## What to do
Repeat exactly the lines from the one containing "32: (510, 475, 2.50)" through the last line of the records below, both included, and nothing else.

## Records
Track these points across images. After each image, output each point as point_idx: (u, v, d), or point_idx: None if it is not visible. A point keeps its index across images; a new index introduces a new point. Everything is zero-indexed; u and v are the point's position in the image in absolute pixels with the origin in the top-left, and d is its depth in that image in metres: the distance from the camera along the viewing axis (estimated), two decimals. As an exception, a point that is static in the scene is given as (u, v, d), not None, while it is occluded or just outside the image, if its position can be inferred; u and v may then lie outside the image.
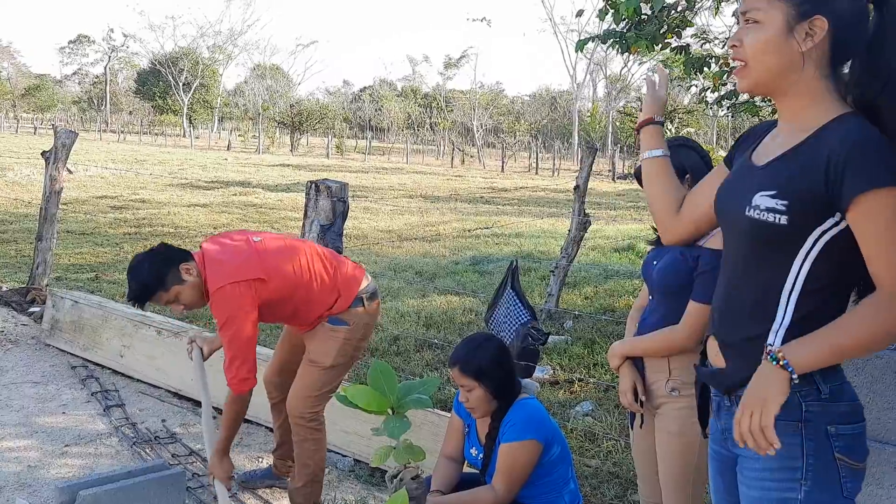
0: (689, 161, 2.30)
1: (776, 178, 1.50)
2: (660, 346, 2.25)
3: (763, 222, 1.49)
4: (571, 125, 55.12)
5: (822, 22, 1.46)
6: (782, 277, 1.50)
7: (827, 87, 1.50)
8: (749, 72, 1.55)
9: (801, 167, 1.46)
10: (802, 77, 1.50)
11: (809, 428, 1.49)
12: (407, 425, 1.87)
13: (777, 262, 1.51)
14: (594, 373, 5.30)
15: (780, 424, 1.48)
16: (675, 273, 2.26)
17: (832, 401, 1.49)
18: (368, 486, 3.61)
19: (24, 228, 10.40)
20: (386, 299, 7.44)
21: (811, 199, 1.44)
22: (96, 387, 4.69)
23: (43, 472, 3.54)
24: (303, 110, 48.14)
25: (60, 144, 6.48)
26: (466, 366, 2.56)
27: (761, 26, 1.51)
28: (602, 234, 12.46)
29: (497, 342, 2.67)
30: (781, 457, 1.49)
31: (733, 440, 1.57)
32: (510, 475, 2.50)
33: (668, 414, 2.27)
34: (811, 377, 1.49)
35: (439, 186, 23.14)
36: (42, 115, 63.82)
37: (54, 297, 5.56)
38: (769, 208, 1.48)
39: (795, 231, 1.47)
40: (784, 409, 1.48)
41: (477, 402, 2.56)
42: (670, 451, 2.28)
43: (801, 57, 1.49)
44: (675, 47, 6.61)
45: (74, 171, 7.62)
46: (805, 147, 1.48)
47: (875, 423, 2.02)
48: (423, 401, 1.95)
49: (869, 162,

## Output for this exercise
32: (510, 475, 2.50)
33: (668, 414, 2.27)
34: (811, 377, 1.49)
35: (439, 186, 23.14)
36: (42, 115, 63.82)
37: (54, 297, 5.56)
38: (769, 208, 1.48)
39: (795, 231, 1.47)
40: (784, 409, 1.48)
41: (477, 402, 2.56)
42: (670, 451, 2.28)
43: (801, 57, 1.49)
44: (675, 47, 6.61)
45: (74, 171, 7.62)
46: (805, 147, 1.48)
47: (875, 423, 2.02)
48: (423, 401, 1.95)
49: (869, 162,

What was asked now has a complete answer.